Across the data below, count every line where the string "PCIe" appears. Answer with the number alone.
╭─ Exercise input
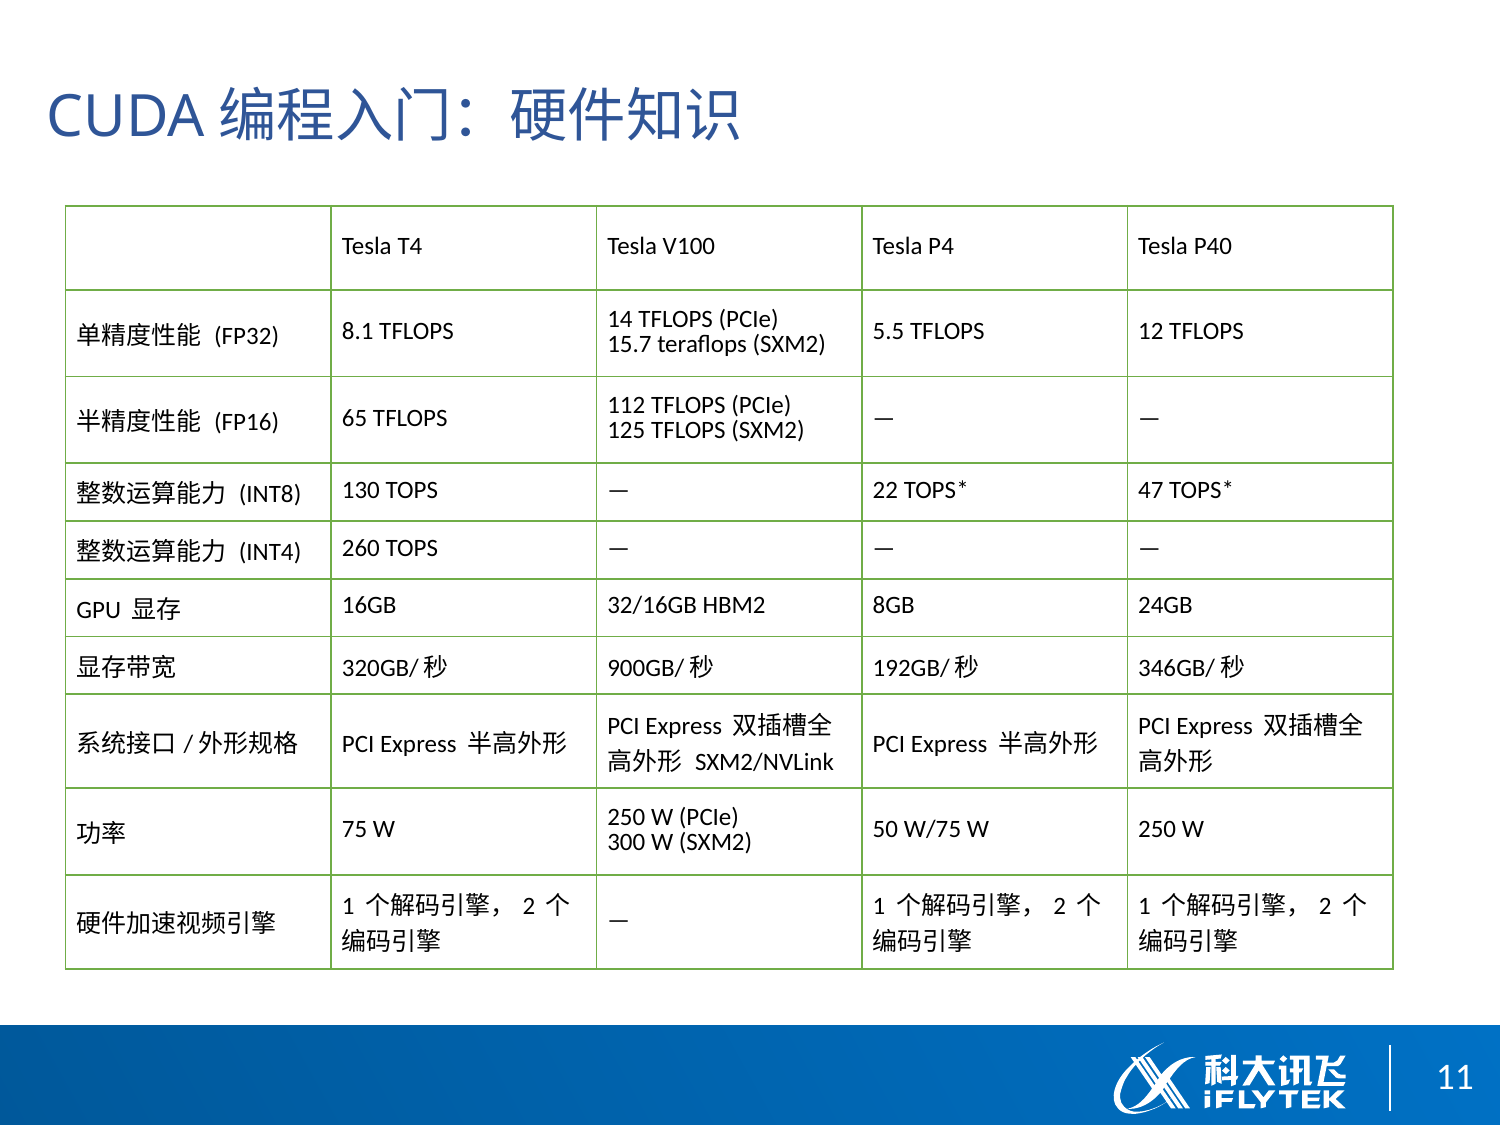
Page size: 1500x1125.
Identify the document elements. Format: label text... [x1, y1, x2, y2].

table_cell 1 个解码引擎，2 个编码引擎 [332, 876, 596, 968]
table_cell 250 W (PCIe) 300 W (SXM2) [597, 789, 861, 874]
list CUDA编程入门：硬件知识 [32, 78, 1237, 147]
table_cell 320GB/秒 [332, 637, 596, 693]
table_cell 单精度性能 (FP32) [66, 291, 330, 376]
table_cell 显存带宽 [66, 637, 330, 693]
table_cell 260 TOPS [332, 522, 596, 578]
table_cell 65 TFLOPS [332, 377, 596, 462]
table_cell 系统接口/外形规格 [66, 695, 330, 787]
table_cell 900GB/秒 [597, 637, 861, 693]
table_cell 功率 [66, 789, 330, 874]
table_cell 整数运算能力 (INT8) [66, 464, 330, 520]
table_cell 14 TFLOPS (PCIe) 15.7 teraflops (SXM2) [597, 291, 861, 376]
table_cell — [863, 522, 1127, 578]
table_cell 192GB/秒 [863, 637, 1127, 693]
table_cell 8.1 TFLOPS [332, 291, 596, 376]
table_cell — [597, 464, 861, 520]
table_header Tesla T4 [332, 207, 596, 289]
table_cell PCI Express 半高外形 [332, 695, 596, 787]
table_cell 22 TOPS* [863, 464, 1127, 520]
table_cell — [1128, 377, 1392, 462]
table_cell GPU 显存 [66, 580, 330, 636]
table_cell 1 个解码引擎，2 个编码引擎 [1128, 876, 1392, 968]
table_cell 1 个解码引擎，2 个编码引擎 [863, 876, 1127, 968]
table_cell 250 W [1128, 789, 1392, 874]
table_cell — [597, 876, 861, 968]
table_cell 12 TFLOPS [1128, 291, 1392, 376]
table_cell 112 TFLOPS (PCIe) 125 TFLOPS (SXM2) [597, 377, 861, 462]
table_cell 16GB [332, 580, 596, 636]
table_header Tesla P40 [1128, 207, 1392, 289]
table_cell — [597, 522, 861, 578]
table_header [66, 207, 330, 289]
table_header Tesla P4 [863, 207, 1127, 289]
table_cell PCI Express 双插槽全高外形 SXM2/NVLink [597, 695, 861, 787]
table_cell 整数运算能力 (INT4) [66, 522, 330, 578]
table_cell 硬件加速视频引擎 [66, 876, 330, 968]
table_header Tesla V100 [597, 207, 861, 289]
table_cell 5.5 TFLOPS [863, 291, 1127, 376]
table_cell 346GB/秒 [1128, 637, 1392, 693]
table_cell 130 TOPS [332, 464, 596, 520]
table_cell PCI Express 双插槽全高外形 [1128, 695, 1392, 787]
table_cell 50 W/75 W [863, 789, 1127, 874]
table_cell — [1128, 522, 1392, 578]
table_cell 47 TOPS* [1128, 464, 1392, 520]
table_cell 半精度性能 (FP16) [66, 377, 330, 462]
table_cell 75 W [332, 789, 596, 874]
table_cell 32/16GB HBM2 [597, 580, 861, 636]
table_cell PCI Express 半高外形 [863, 695, 1127, 787]
table_cell — [863, 377, 1127, 462]
table_cell 24GB [1128, 580, 1392, 636]
table_cell 8GB [863, 580, 1127, 636]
╰─
** Output of the task **
3